Study material:
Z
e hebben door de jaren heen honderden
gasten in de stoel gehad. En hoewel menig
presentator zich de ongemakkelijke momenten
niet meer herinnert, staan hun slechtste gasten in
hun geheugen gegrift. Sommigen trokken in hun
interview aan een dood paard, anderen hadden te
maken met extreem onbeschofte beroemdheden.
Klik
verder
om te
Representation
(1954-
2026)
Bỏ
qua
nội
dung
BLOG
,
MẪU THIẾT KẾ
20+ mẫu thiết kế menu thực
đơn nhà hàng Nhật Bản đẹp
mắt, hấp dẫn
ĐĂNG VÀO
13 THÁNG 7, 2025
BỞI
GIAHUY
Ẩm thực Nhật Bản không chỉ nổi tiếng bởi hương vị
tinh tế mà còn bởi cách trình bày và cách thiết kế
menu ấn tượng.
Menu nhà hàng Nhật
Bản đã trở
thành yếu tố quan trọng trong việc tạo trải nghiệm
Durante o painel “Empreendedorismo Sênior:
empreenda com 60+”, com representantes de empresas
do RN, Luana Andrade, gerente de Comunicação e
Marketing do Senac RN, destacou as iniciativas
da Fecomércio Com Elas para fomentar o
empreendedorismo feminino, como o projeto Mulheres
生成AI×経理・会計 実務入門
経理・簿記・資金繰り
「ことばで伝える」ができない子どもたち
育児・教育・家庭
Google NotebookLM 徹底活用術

Work request:
Turn every line in the records into one numbered list, leaving out any blank lines.

Answer for the task:
1. Z
2. e hebben door de jaren heen honderden
3. gasten in de stoel gehad. En hoewel menig
4. presentator zich de ongemakkelijke momenten
5. niet meer herinnert, staan hun slechtste gasten in
6. hun geheugen gegrift. Sommigen trokken in hun
7. interview aan een dood paard, anderen hadden te
8. maken met extreem onbeschofte beroemdheden.
9. Klik
10. verder
11. om te
12. Representation
13. (1954-
14. 2026)
15. Bỏ
16. qua
17. nội
18. dung
19. BLOG
20. ,
21. MẪU THIẾT KẾ
22. 20+ mẫu thiết kế menu thực
23. đơn nhà hàng Nhật Bản đẹp
24. mắt, hấp dẫn
25. ĐĂNG VÀO
26. 13 THÁNG 7, 2025
27. BỞI
28. GIAHUY
29. Ẩm thực Nhật Bản không chỉ nổi tiếng bởi hương vị
30. tinh tế mà còn bởi cách trình bày và cách thiết kế
31. menu ấn tượng.
32. Menu nhà hàng Nhật
33. Bản đã trở
34. thành yếu tố quan trọng trong việc tạo trải nghiệm
35. Durante o painel “Empreendedorismo Sênior:
36. empreenda com 60+”, com representantes de empresas
37. do RN, Luana Andrade, gerente de Comunicação e
38. Marketing do Senac RN, destacou as iniciativas
39. da Fecomércio Com Elas para fomentar o
40. empreendedorismo feminino, como o projeto Mulheres
41. 生成AI×経理・会計 実務入門
42. 経理・簿記・資金繰り
43. 「ことばで伝える」ができない子どもたち
44. 育児・教育・家庭
45. Google NotebookLM 徹底活用術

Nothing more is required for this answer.